**Problem details:** When the line containing "right elbow: (340, 335)" appears in the data below, begin copying there and stop only after the line containing "right back paw: (297, 357)".

**Raw data:**
####

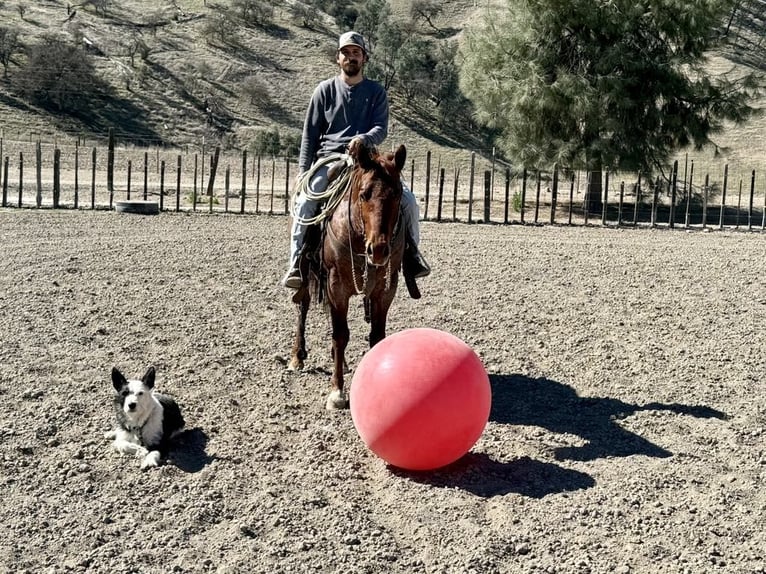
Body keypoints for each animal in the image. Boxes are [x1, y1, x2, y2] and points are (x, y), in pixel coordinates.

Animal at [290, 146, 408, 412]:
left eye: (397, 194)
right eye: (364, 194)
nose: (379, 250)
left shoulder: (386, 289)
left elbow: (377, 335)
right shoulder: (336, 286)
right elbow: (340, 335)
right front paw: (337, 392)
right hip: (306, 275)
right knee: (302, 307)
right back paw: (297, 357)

####

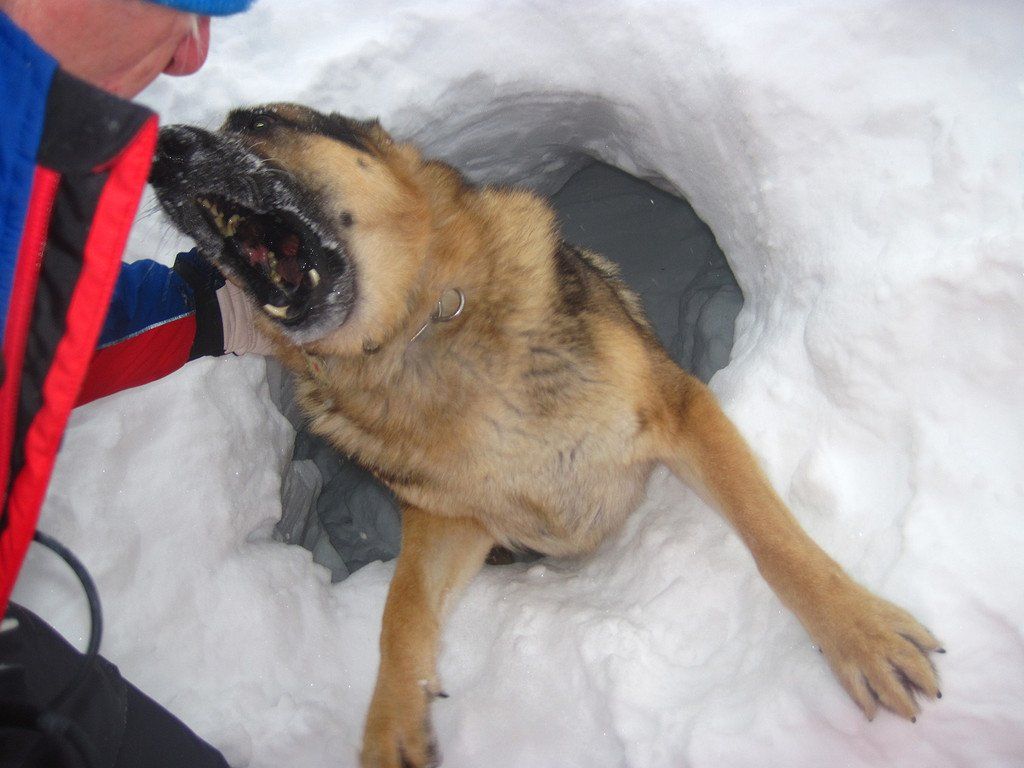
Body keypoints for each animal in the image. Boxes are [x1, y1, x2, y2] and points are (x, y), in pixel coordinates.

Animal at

####

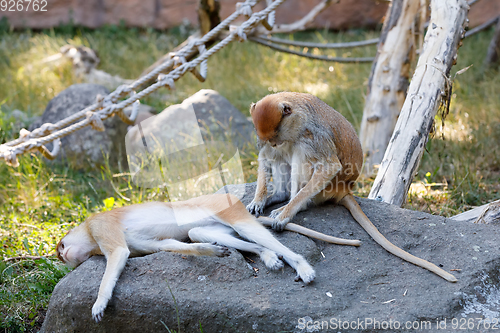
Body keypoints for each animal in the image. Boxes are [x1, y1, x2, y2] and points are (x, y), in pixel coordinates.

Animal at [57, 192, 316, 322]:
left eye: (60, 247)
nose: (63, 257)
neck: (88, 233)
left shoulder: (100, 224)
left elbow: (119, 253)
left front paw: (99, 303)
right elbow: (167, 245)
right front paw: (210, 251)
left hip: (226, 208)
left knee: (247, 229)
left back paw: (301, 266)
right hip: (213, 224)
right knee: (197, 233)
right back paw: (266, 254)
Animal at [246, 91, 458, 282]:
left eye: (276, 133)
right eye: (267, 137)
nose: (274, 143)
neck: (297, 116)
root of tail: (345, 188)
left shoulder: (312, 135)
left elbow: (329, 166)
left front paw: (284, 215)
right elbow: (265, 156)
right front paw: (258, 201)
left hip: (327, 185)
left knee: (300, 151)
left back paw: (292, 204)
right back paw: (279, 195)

####

**Solution to this exercise:**
right elbow: (340, 335)
right front paw: (337, 392)
right hip: (306, 275)
right knee: (302, 307)
right back paw: (297, 357)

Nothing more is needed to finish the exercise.